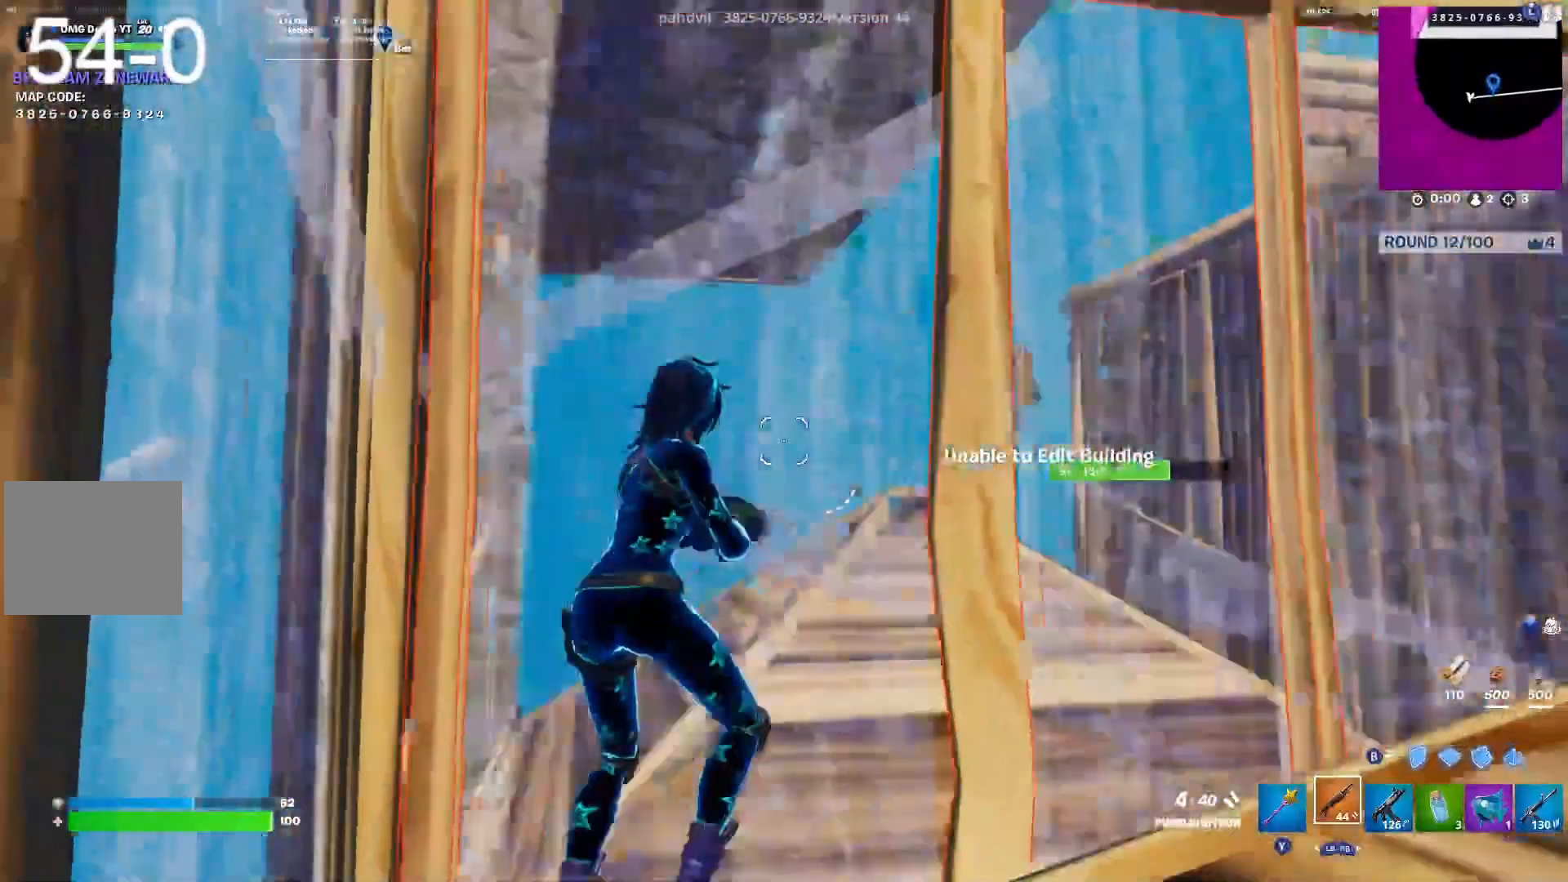
{"buttons": ["CROSS"], "left_stick": "left", "right_stick": "center"}
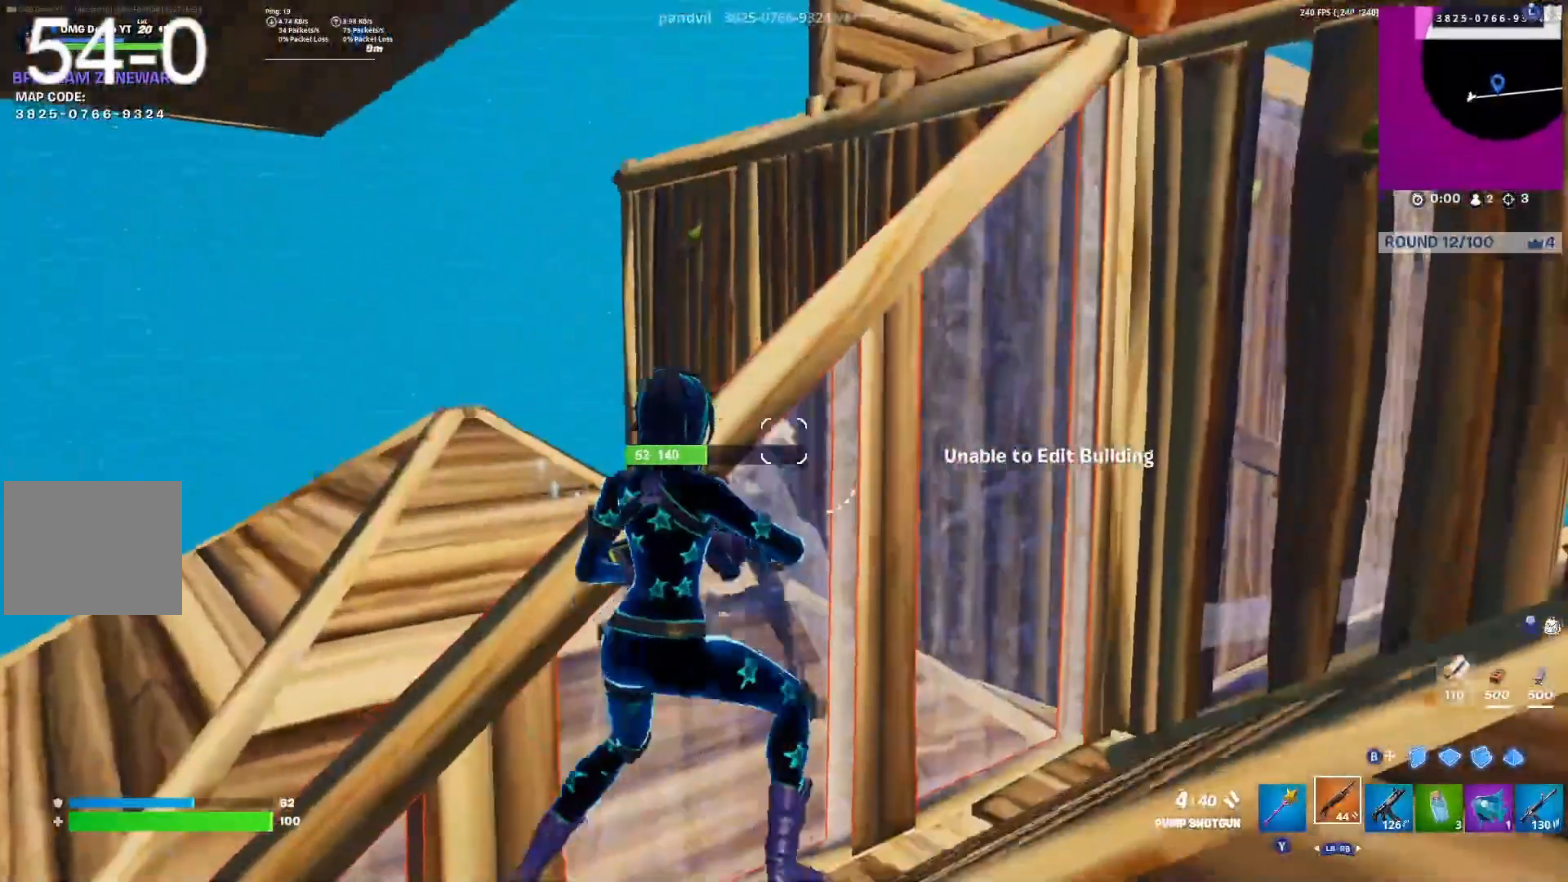
{"buttons": ["CROSS", "R1"], "left_stick": "left", "right_stick": "center", "events": [[250, "right_stick", "up-left"], [292, "R2", "down"], [375, "right_stick", "center"], [417, "R2", "up"], [500, "R1", "down"]]}
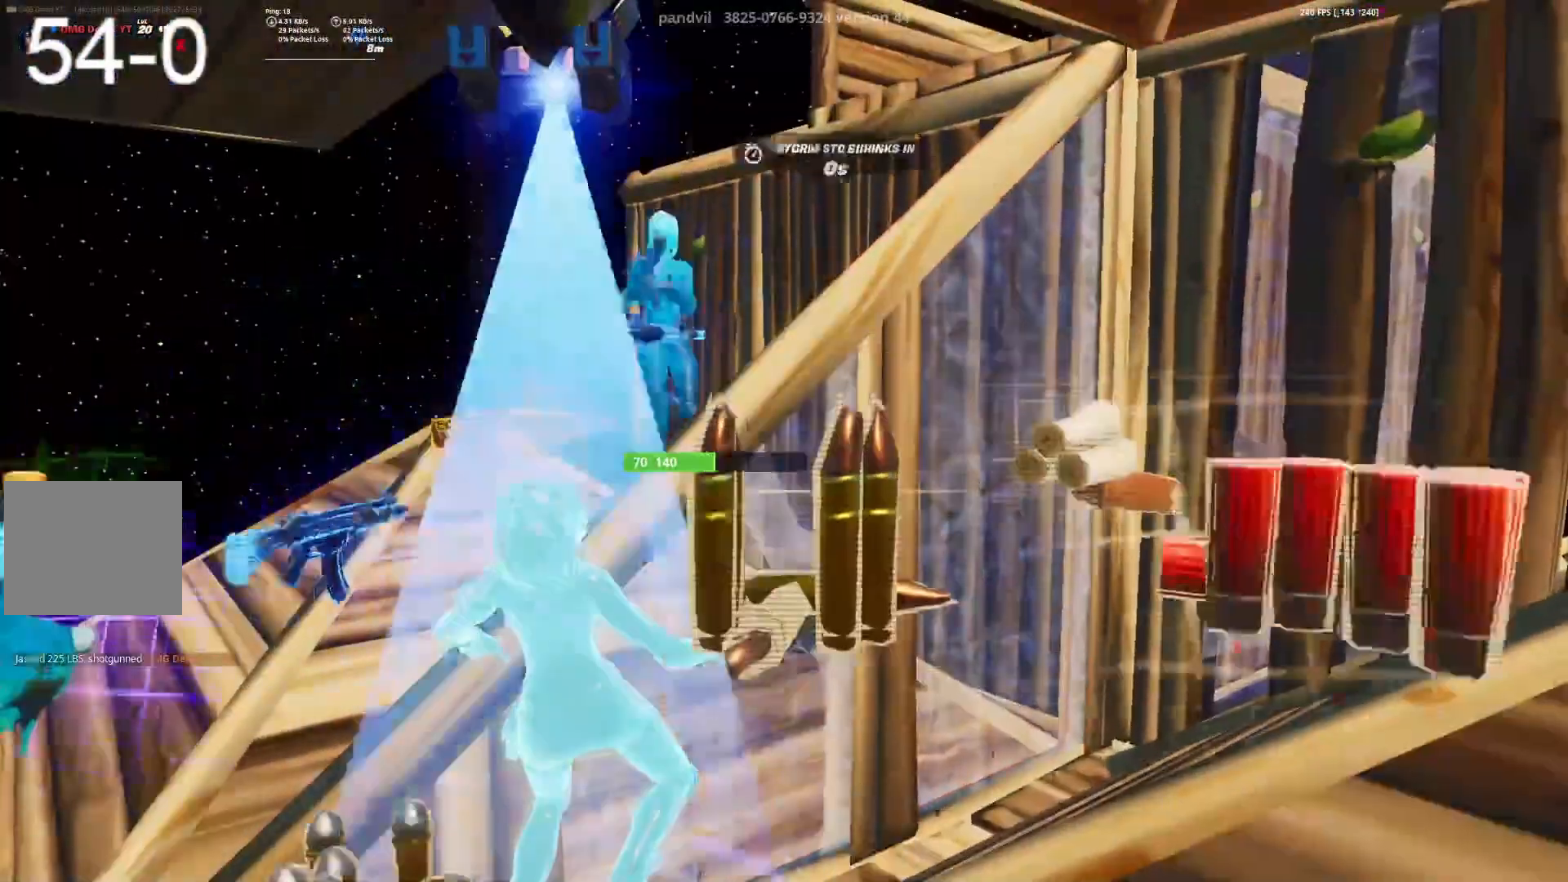
{"buttons": ["CROSS"], "left_stick": "center", "right_stick": "center", "events": [[83, "R1", "up"], [83, "left_stick", "center"]]}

WHAT IS BEING ASKED
In your output, repeat the listing above exactly and include none of the pictures.

OUTPUT FOR THIS TASK
{"buttons": ["CROSS"], "left_stick": "left", "right_stick": "center"}
{"buttons": ["CROSS", "R1"], "left_stick": "left", "right_stick": "center", "events": [[250, "right_stick", "up-left"], [292, "R2", "down"], [375, "right_stick", "center"], [417, "R2", "up"], [500, "R1", "down"]]}
{"buttons": ["CROSS"], "left_stick": "center", "right_stick": "center", "events": [[83, "R1", "up"], [83, "left_stick", "center"]]}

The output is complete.